Given records START

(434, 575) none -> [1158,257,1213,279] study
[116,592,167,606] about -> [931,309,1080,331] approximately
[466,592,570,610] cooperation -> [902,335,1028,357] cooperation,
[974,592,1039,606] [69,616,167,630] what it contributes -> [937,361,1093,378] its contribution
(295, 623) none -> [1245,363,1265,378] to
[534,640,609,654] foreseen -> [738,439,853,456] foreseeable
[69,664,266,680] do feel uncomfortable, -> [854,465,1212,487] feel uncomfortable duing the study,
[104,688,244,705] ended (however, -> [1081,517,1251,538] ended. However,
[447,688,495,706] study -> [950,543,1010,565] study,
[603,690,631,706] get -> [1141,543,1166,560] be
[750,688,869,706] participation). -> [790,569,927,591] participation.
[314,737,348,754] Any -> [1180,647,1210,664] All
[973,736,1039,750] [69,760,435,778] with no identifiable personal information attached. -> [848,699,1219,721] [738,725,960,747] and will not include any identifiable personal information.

Given records END
Given records START

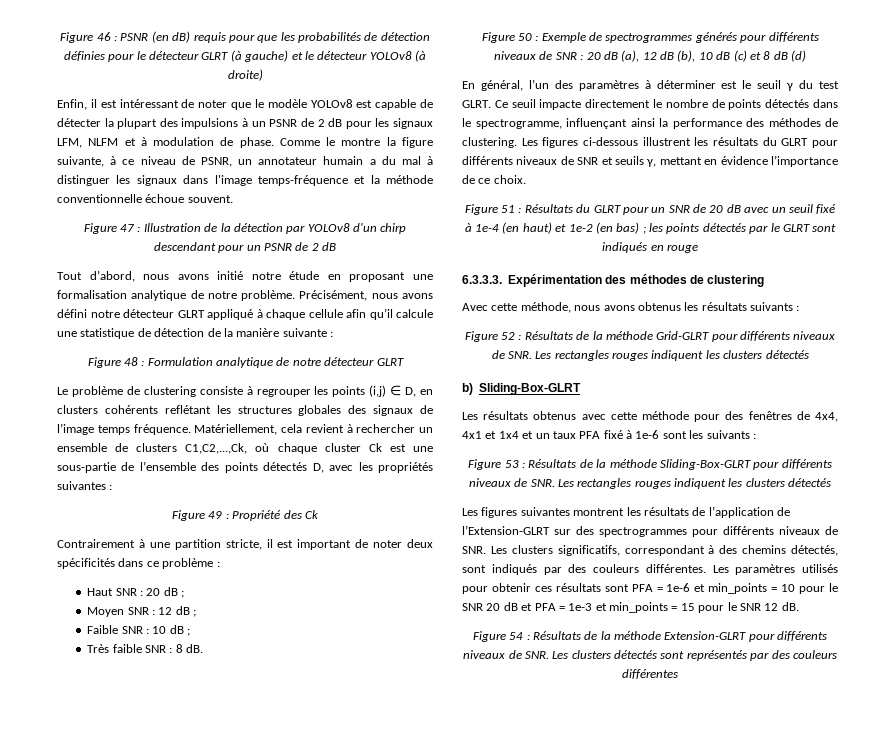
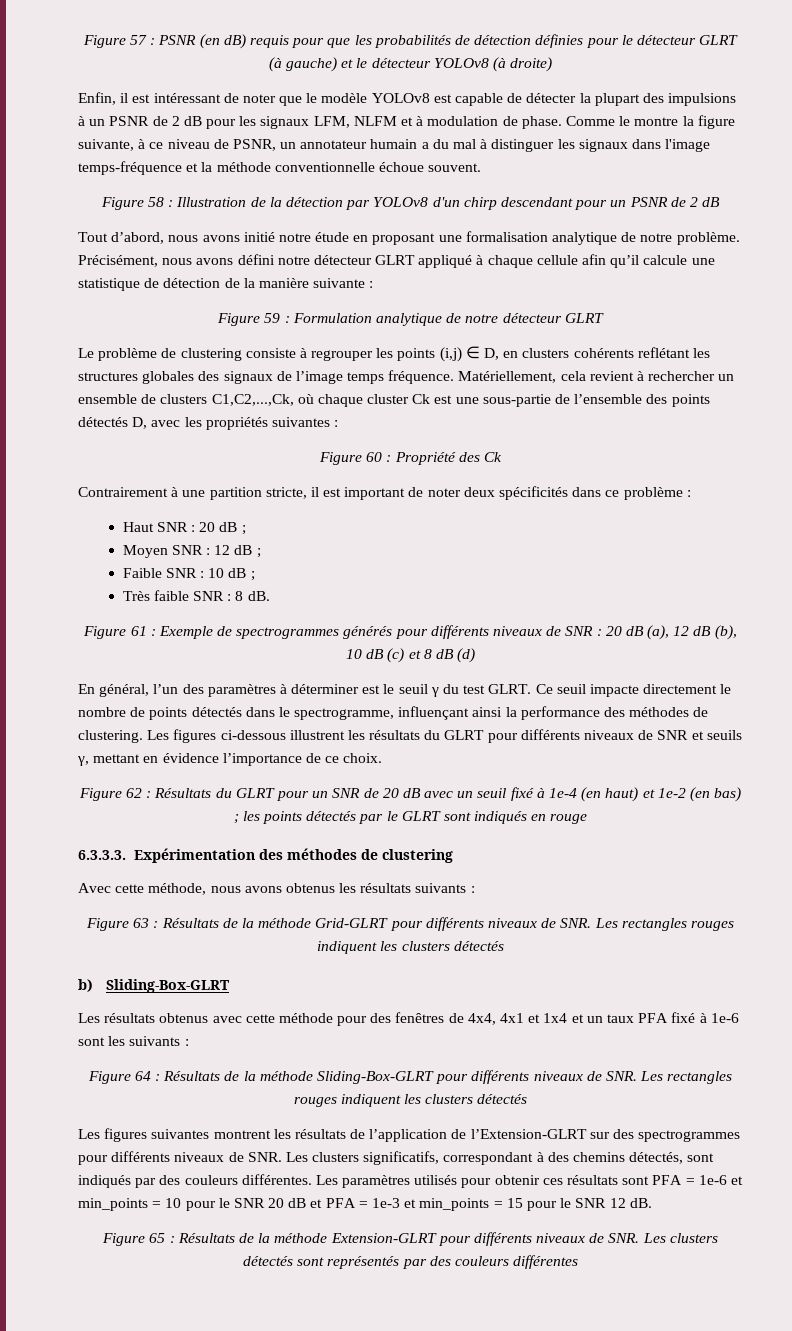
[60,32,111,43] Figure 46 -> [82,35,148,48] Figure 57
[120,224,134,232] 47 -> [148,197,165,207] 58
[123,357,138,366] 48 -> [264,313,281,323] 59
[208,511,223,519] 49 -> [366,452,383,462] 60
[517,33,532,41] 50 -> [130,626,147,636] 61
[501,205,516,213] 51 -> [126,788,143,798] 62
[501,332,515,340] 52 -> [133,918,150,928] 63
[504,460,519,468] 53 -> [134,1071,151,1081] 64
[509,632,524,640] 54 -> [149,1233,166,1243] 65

Given records END

**Required action**
Could you reproduce exactly the lines of the entries above, from the one with "[974,592,1039,606] [69,616,167,630] what" through the one with "[973,736,1039,750] [69,760,435,778] with", and nothing else?

**Task response**
[974,592,1039,606] [69,616,167,630] what it contributes -> [937,361,1093,378] its contribution
(295, 623) none -> [1245,363,1265,378] to
[534,640,609,654] foreseen -> [738,439,853,456] foreseeable
[69,664,266,680] do feel uncomfortable, -> [854,465,1212,487] feel uncomfortable duing the study,
[104,688,244,705] ended (however, -> [1081,517,1251,538] ended. However,
[447,688,495,706] study -> [950,543,1010,565] study,
[603,690,631,706] get -> [1141,543,1166,560] be
[750,688,869,706] participation). -> [790,569,927,591] participation.
[314,737,348,754] Any -> [1180,647,1210,664] All
[973,736,1039,750] [69,760,435,778] with no identifiable personal information attached. -> [848,699,1219,721] [738,725,960,747] and will not include any identifiable personal information.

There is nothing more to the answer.